Instructions to follow >> Leave the pictures out and return every line below exactly.

Listed entries >>
___

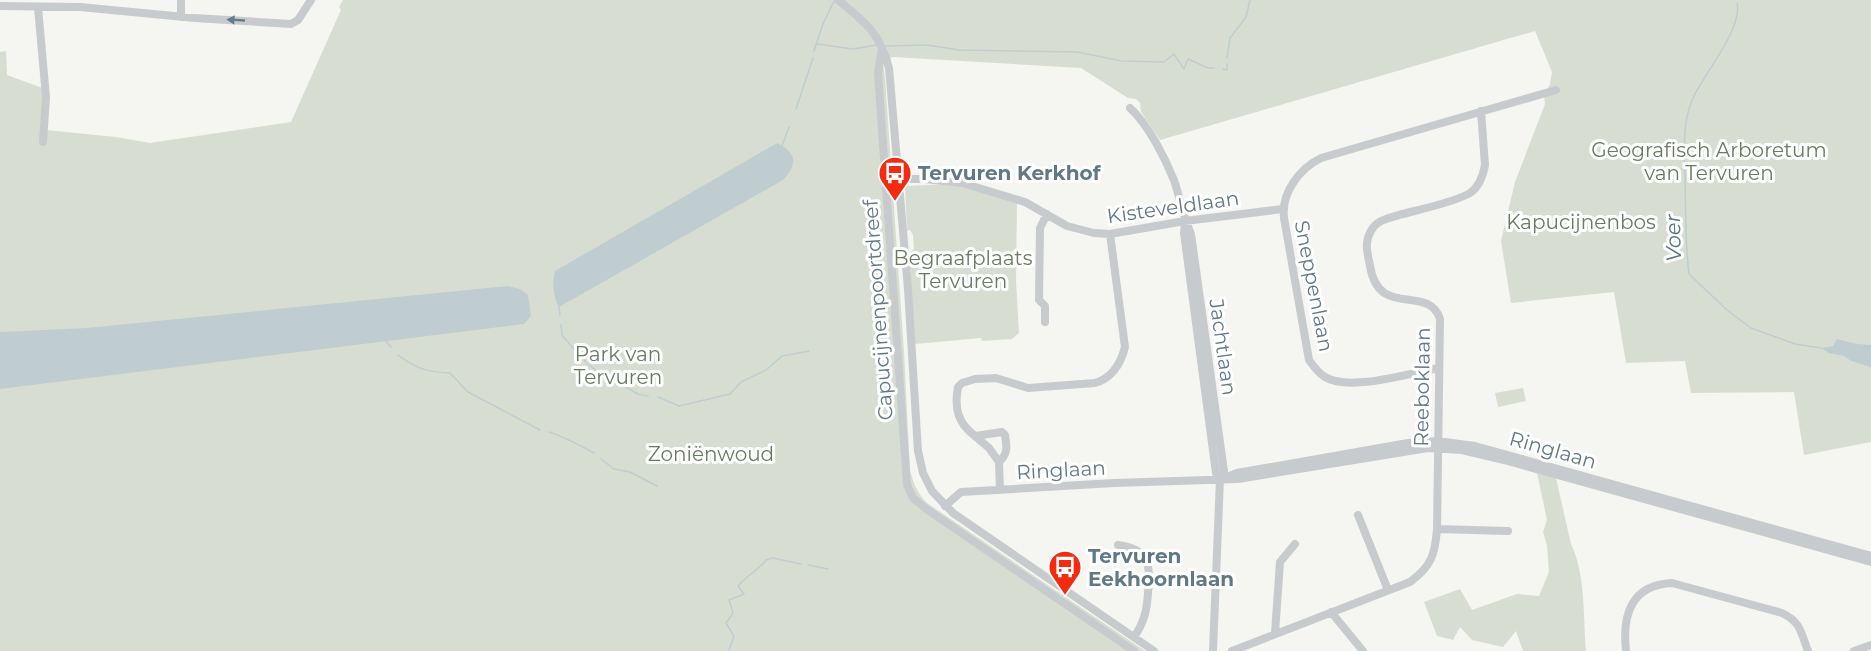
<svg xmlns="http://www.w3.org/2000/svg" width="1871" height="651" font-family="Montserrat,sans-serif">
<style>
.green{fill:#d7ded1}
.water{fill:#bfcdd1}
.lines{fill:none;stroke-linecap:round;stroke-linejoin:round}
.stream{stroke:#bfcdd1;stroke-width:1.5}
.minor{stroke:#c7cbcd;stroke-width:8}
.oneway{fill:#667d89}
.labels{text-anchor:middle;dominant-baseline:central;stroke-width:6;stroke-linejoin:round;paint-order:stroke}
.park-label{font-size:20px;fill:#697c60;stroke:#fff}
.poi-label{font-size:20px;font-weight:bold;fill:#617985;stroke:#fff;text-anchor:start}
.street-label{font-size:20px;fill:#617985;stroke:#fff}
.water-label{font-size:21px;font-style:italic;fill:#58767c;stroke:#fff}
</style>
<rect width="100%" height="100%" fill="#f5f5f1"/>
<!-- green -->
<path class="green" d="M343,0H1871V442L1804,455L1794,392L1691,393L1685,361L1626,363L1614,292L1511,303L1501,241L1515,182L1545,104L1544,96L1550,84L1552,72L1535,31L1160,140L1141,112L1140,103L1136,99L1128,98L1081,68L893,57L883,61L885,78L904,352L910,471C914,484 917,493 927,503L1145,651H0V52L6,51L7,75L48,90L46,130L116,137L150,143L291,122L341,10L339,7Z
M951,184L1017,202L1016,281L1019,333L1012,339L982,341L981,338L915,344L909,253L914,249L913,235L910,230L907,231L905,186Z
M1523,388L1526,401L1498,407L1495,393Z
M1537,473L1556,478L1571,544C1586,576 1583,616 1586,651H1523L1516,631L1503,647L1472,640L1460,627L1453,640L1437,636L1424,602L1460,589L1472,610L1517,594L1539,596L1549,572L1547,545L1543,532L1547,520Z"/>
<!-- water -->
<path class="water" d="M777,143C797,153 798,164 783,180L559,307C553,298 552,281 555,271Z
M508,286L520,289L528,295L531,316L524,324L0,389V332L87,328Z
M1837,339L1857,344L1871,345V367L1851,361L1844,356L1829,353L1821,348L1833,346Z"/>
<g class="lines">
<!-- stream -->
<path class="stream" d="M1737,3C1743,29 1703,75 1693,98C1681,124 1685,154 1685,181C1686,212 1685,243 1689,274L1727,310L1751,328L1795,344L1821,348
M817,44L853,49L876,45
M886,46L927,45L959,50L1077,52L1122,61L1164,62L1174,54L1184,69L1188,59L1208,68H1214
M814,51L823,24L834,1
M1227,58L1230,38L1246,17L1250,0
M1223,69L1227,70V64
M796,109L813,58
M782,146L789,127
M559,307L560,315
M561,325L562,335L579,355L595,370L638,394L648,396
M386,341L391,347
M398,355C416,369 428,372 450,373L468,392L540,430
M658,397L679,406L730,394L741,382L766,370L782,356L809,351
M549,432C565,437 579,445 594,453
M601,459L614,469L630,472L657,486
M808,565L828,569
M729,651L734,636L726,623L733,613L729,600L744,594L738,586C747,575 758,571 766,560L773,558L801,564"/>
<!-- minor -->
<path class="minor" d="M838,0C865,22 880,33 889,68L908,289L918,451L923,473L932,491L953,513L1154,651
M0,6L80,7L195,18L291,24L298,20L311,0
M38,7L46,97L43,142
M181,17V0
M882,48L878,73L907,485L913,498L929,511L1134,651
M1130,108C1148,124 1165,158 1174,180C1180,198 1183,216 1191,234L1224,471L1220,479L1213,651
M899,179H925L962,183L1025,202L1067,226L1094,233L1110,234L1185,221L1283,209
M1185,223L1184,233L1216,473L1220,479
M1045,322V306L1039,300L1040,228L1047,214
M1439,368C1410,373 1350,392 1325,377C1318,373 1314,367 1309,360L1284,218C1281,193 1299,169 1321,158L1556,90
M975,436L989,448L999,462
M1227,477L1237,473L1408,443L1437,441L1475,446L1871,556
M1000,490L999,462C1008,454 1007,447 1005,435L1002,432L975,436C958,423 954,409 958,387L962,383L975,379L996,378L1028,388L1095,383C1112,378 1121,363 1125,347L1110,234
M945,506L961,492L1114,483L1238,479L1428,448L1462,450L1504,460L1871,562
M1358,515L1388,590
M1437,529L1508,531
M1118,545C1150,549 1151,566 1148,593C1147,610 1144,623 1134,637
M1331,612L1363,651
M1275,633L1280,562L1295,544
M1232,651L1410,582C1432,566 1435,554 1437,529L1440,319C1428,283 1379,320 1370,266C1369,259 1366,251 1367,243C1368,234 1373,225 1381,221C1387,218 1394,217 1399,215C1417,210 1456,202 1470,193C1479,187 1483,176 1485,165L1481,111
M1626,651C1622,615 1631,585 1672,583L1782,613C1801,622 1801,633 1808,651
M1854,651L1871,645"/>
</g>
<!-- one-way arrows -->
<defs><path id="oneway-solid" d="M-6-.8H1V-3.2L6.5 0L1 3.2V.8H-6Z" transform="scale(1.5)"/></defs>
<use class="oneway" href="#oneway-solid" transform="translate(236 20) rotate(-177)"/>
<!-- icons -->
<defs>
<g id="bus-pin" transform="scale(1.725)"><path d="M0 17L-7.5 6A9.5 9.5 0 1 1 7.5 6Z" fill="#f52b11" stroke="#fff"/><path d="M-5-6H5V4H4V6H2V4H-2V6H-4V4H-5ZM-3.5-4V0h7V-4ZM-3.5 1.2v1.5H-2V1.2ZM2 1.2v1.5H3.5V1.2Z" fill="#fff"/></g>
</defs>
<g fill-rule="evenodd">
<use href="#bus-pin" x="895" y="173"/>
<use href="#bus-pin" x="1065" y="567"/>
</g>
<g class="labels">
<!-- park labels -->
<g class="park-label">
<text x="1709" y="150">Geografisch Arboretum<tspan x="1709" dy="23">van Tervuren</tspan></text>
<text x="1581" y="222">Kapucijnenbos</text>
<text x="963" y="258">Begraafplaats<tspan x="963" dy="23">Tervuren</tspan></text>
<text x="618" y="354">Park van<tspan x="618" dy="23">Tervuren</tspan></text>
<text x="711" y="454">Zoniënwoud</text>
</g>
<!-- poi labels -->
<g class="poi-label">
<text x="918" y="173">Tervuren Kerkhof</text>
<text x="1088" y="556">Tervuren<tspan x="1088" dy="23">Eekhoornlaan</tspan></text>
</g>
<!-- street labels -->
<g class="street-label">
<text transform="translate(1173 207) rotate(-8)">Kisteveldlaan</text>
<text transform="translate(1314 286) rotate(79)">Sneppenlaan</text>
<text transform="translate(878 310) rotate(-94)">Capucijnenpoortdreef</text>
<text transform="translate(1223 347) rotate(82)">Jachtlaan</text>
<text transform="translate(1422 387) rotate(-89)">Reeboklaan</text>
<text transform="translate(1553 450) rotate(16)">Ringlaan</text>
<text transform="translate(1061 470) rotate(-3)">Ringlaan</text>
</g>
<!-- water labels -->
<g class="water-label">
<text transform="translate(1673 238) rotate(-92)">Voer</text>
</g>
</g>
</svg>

___

Exercise response >>
<svg xmlns="http://www.w3.org/2000/svg" width="1871" height="651" font-family="Montserrat,sans-serif">
<style>
.green{fill:#d7ded1}
.water{fill:#bfcdd1}
.lines{fill:none;stroke-linecap:round;stroke-linejoin:round}
.stream{stroke:#bfcdd1;stroke-width:1.5}
.minor{stroke:#c7cbcd;stroke-width:8}
.oneway{fill:#667d89}
.labels{text-anchor:middle;dominant-baseline:central;stroke-width:6;stroke-linejoin:round;paint-order:stroke}
.park-label{font-size:20px;fill:#697c60;stroke:#fff}
.poi-label{font-size:20px;font-weight:bold;fill:#617985;stroke:#fff;text-anchor:start}
.street-label{font-size:20px;fill:#617985;stroke:#fff}
.water-label{font-size:21px;font-style:italic;fill:#58767c;stroke:#fff}
</style>
<rect width="100%" height="100%" fill="#f5f5f1"/>
<!-- green -->
<path class="green" d="M343,0H1871V442L1804,455L1794,392L1691,393L1685,361L1626,363L1614,292L1511,303L1501,241L1515,182L1545,104L1544,96L1550,84L1552,72L1535,31L1160,140L1141,112L1140,103L1136,99L1128,98L1081,68L893,57L883,61L885,78L904,352L910,471C914,484 917,493 927,503L1145,651H0V52L6,51L7,75L48,90L46,130L116,137L150,143L291,122L341,10L339,7Z
M951,184L1017,202L1016,281L1019,333L1012,339L982,341L981,338L915,344L909,253L914,249L913,235L910,230L907,231L905,186Z
M1523,388L1526,401L1498,407L1495,393Z
M1537,473L1556,478L1571,544C1586,576 1583,616 1586,651H1523L1516,631L1503,647L1472,640L1460,627L1453,640L1437,636L1424,602L1460,589L1472,610L1517,594L1539,596L1549,572L1547,545L1543,532L1547,520Z"/>
<!-- water -->
<path class="water" d="M777,143C797,153 798,164 783,180L559,307C553,298 552,281 555,271Z
M508,286L520,289L528,295L531,316L524,324L0,389V332L87,328Z
M1837,339L1857,344L1871,345V367L1851,361L1844,356L1829,353L1821,348L1833,346Z"/>
<g class="lines">
<!-- stream -->
<path class="stream" d="M1737,3C1743,29 1703,75 1693,98C1681,124 1685,154 1685,181C1686,212 1685,243 1689,274L1727,310L1751,328L1795,344L1821,348
M817,44L853,49L876,45
M886,46L927,45L959,50L1077,52L1122,61L1164,62L1174,54L1184,69L1188,59L1208,68H1214
M814,51L823,24L834,1
M1227,58L1230,38L1246,17L1250,0
M1223,69L1227,70V64
M796,109L813,58
M782,146L789,127
M559,307L560,315
M561,325L562,335L579,355L595,370L638,394L648,396
M386,341L391,347
M398,355C416,369 428,372 450,373L468,392L540,430
M658,397L679,406L730,394L741,382L766,370L782,356L809,351
M549,432C565,437 579,445 594,453
M601,459L614,469L630,472L657,486
M808,565L828,569
M729,651L734,636L726,623L733,613L729,600L744,594L738,586C747,575 758,571 766,560L773,558L801,564"/>
<!-- minor -->
<path class="minor" d="M838,0C865,22 880,33 889,68L908,289L918,451L923,473L932,491L953,513L1154,651
M0,6L80,7L195,18L291,24L298,20L311,0
M38,7L46,97L43,142
M181,17V0
M882,48L878,73L907,485L913,498L929,511L1134,651
M1130,108C1148,124 1165,158 1174,180C1180,198 1183,216 1191,234L1224,471L1220,479L1213,651
M899,179H925L962,183L1025,202L1067,226L1094,233L1110,234L1185,221L1283,209
M1185,223L1184,233L1216,473L1220,479
M1045,322V306L1039,300L1040,228L1047,214
M1439,368C1410,373 1350,392 1325,377C1318,373 1314,367 1309,360L1284,218C1281,193 1299,169 1321,158L1556,90
M975,436L989,448L999,462
M1227,477L1237,473L1408,443L1437,441L1475,446L1871,556
M1000,490L999,462C1008,454 1007,447 1005,435L1002,432L975,436C958,423 954,409 958,387L962,383L975,379L996,378L1028,388L1095,383C1112,378 1121,363 1125,347L1110,234
M945,506L961,492L1114,483L1238,479L1428,448L1462,450L1504,460L1871,562
M1358,515L1388,590
M1437,529L1508,531
M1118,545C1150,549 1151,566 1148,593C1147,610 1144,623 1134,637
M1331,612L1363,651
M1275,633L1280,562L1295,544
M1232,651L1410,582C1432,566 1435,554 1437,529L1440,319C1428,283 1379,320 1370,266C1369,259 1366,251 1367,243C1368,234 1373,225 1381,221C1387,218 1394,217 1399,215C1417,210 1456,202 1470,193C1479,187 1483,176 1485,165L1481,111
M1626,651C1622,615 1631,585 1672,583L1782,613C1801,622 1801,633 1808,651
M1854,651L1871,645"/>
</g>
<!-- one-way arrows -->
<defs><path id="oneway-solid" d="M-6-.8H1V-3.2L6.5 0L1 3.2V.8H-6Z" transform="scale(1.5)"/></defs>
<use class="oneway" href="#oneway-solid" transform="translate(236 20) rotate(-177)"/>
<!-- icons -->
<defs>
<g id="bus-pin" transform="scale(1.725)"><path d="M0 17L-7.5 6A9.5 9.5 0 1 1 7.5 6Z" fill="#f52b11" stroke="#fff"/><path d="M-5-6H5V4H4V6H2V4H-2V6H-4V4H-5ZM-3.5-4V0h7V-4ZM-3.5 1.2v1.5H-2V1.2ZM2 1.2v1.5H3.5V1.2Z" fill="#fff"/></g>
</defs>
<g fill-rule="evenodd">
<use href="#bus-pin" x="895" y="173"/>
<use href="#bus-pin" x="1065" y="567"/>
</g>
<g class="labels">
<!-- park labels -->
<g class="park-label">
<text x="1709" y="150">Geografisch Arboretum<tspan x="1709" dy="23">van Tervuren</tspan></text>
<text x="1581" y="222">Kapucijnenbos</text>
<text x="963" y="258">Begraafplaats<tspan x="963" dy="23">Tervuren</tspan></text>
<text x="618" y="354">Park van<tspan x="618" dy="23">Tervuren</tspan></text>
<text x="711" y="454">Zoniënwoud</text>
</g>
<!-- poi labels -->
<g class="poi-label">
<text x="918" y="173">Tervuren Kerkhof</text>
<text x="1088" y="556">Tervuren<tspan x="1088" dy="23">Eekhoornlaan</tspan></text>
</g>
<!-- street labels -->
<g class="street-label">
<text transform="translate(1173 207) rotate(-8)">Kisteveldlaan</text>
<text transform="translate(1314 286) rotate(79)">Sneppenlaan</text>
<text transform="translate(878 310) rotate(-94)">Capucijnenpoortdreef</text>
<text transform="translate(1223 347) rotate(82)">Jachtlaan</text>
<text transform="translate(1422 387) rotate(-89)">Reeboklaan</text>
<text transform="translate(1553 450) rotate(16)">Ringlaan</text>
<text transform="translate(1061 470) rotate(-3)">Ringlaan</text>
</g>
<!-- water labels -->
<g class="water-label">
<text transform="translate(1673 238) rotate(-92)">Voer</text>
</g>
</g>
</svg>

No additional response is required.